Lors de vos points de presse du 13 et du 17 avril, vous avez informé les Québécois que votre gouvernement est favorable depuis longtemps à augmenter le salaire des préposées aux bénéficiaires (PAB). Selon vous, le problème est du côté de certaines organisations syndicales qui demandent la même augmentation de salaire en pourcentage pour tous les employés de l’État. Accroître le traitement des PAB aurait dû être fait avant, dites-vous, même sans l’accord des syndicats.

Dans vos sorties, vous omettez cependant quelques détails importants. Le premier est que ce ne sont pas les organisations syndicales qui dictent les règles d’une négociation ou d’un exercice de relativités salariales, mais plutôt le gouvernement par le biais du Conseil du trésor. En quoi les syndicats peuvent-ils être responsables d’un jeu pour lequel vous détenez toutes les cartes?

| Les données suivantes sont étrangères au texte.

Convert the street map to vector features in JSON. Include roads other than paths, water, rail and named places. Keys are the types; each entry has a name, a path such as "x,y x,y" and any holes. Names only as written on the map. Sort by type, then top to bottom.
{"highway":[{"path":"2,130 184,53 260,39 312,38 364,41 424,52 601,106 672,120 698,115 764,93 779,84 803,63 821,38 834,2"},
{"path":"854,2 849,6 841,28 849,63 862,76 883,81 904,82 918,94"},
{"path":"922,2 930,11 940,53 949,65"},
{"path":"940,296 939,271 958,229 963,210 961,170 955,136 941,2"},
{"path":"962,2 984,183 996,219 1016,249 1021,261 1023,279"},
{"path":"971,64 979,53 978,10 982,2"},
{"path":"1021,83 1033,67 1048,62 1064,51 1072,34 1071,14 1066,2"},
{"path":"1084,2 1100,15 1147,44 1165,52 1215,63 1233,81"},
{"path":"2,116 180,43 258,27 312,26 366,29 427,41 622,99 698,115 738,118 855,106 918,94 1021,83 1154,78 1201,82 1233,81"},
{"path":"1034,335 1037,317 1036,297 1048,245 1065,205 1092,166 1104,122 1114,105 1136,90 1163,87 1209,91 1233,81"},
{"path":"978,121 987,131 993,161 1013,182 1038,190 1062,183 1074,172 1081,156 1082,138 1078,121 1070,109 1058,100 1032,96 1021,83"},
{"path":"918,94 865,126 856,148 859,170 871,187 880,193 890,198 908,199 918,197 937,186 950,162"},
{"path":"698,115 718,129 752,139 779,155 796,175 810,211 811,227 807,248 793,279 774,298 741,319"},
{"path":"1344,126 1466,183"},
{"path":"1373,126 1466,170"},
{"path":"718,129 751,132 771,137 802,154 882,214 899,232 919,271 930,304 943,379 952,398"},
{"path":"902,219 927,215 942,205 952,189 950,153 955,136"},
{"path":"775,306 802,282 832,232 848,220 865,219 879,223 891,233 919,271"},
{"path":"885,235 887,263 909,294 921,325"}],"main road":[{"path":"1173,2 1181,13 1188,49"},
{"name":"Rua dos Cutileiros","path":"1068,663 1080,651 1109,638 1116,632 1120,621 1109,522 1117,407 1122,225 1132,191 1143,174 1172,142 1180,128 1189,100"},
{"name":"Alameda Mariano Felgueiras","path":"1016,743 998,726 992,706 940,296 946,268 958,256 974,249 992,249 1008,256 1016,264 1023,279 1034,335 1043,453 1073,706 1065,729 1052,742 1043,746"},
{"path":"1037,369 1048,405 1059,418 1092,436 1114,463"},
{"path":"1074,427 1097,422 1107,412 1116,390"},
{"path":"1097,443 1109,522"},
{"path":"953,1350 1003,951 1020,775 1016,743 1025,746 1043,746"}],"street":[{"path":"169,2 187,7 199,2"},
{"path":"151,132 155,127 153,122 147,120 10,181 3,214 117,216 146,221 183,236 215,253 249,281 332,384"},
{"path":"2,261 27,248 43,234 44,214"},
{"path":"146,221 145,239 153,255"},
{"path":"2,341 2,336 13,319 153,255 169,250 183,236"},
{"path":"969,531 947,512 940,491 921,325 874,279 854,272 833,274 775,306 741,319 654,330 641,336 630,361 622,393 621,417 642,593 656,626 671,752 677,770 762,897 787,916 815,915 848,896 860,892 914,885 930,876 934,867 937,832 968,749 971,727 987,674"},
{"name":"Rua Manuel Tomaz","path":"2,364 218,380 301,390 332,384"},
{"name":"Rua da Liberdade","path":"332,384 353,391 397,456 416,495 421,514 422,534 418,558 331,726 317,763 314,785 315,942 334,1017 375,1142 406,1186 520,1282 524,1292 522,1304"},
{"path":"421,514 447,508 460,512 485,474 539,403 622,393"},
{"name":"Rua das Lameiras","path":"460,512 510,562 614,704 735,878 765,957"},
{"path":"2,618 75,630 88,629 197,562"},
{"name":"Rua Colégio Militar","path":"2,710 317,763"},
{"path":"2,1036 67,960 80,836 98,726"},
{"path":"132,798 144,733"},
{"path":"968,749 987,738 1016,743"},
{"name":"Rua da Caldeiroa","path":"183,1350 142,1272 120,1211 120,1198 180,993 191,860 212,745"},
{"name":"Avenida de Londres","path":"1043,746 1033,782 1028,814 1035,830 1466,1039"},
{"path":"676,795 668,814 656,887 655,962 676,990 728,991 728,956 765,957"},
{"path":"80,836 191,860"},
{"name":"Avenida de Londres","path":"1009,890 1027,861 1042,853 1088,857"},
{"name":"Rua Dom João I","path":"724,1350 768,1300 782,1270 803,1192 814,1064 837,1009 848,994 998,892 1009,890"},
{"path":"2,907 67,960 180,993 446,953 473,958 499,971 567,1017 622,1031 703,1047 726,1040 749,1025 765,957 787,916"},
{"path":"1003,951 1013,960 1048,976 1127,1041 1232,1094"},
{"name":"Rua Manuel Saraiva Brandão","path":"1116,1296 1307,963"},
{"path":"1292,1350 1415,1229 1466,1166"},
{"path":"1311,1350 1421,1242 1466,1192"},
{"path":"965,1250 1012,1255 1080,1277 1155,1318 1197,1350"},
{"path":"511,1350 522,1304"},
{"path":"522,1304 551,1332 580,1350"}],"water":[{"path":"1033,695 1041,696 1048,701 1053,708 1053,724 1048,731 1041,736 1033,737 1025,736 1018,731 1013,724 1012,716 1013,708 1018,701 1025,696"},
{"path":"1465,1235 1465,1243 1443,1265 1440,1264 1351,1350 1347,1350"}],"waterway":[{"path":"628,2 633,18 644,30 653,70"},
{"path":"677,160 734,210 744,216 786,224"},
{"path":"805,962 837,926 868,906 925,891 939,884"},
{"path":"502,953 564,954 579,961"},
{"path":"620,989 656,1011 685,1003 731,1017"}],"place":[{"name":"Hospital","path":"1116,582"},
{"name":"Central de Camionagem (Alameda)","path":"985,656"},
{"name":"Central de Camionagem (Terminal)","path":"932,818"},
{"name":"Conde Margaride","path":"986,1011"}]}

Autre détail important : ce ne sont pas les organisations syndicales qui ont pour responsabilité de faire respecter la Loi sur l’équité salariale, notamment en accordant un juste salaire au PAB, aux auxiliaires, aux infirmières, aux préposés à l’entretien. Il en incombe plutôt au gouvernement de s’assurer d’éliminer la discrimination salariale qui touche les employées et employés des milieux majoritairement féminins.

Par ailleurs, vous avez demandé aux médecins et à l’armée de venir prêter main-forte dans les CHSLD, ce qui est révélateur d’un réseau en lambeau et extrêmement fragilisé par des années d’austérité. Comment se fait-il que le réseau soit si mal en point qu’il peine à gérer, en date du 17 avril, 1076 hospitalisations, 207 aux soins intensifs, avec ses ressources actuelles? La faute aux organisations syndicales?

Là où vous pouvez attribuer «la faute» aux syndicats, c’est celle d’avoir maintes faites fois répétée aux gouvernements en place, année après année, négociation après négociation, que les employés de l’État sont détenteurs de savoirs et d’expertises inestimables et précieux. Mais, faute de conditions décentes, les gouvernements successifs peinent depuis 20 ans à retenir toutes ces personnes qui constituent pourtant le socle et l’assise du fonctionnement de l’État. Pire : les gouvernements poursuivent le démantèlement de l’État à coup de décrets qui gèlent l’embauche et ouvrent toujours davantage la porte à la sous-traitance abusive.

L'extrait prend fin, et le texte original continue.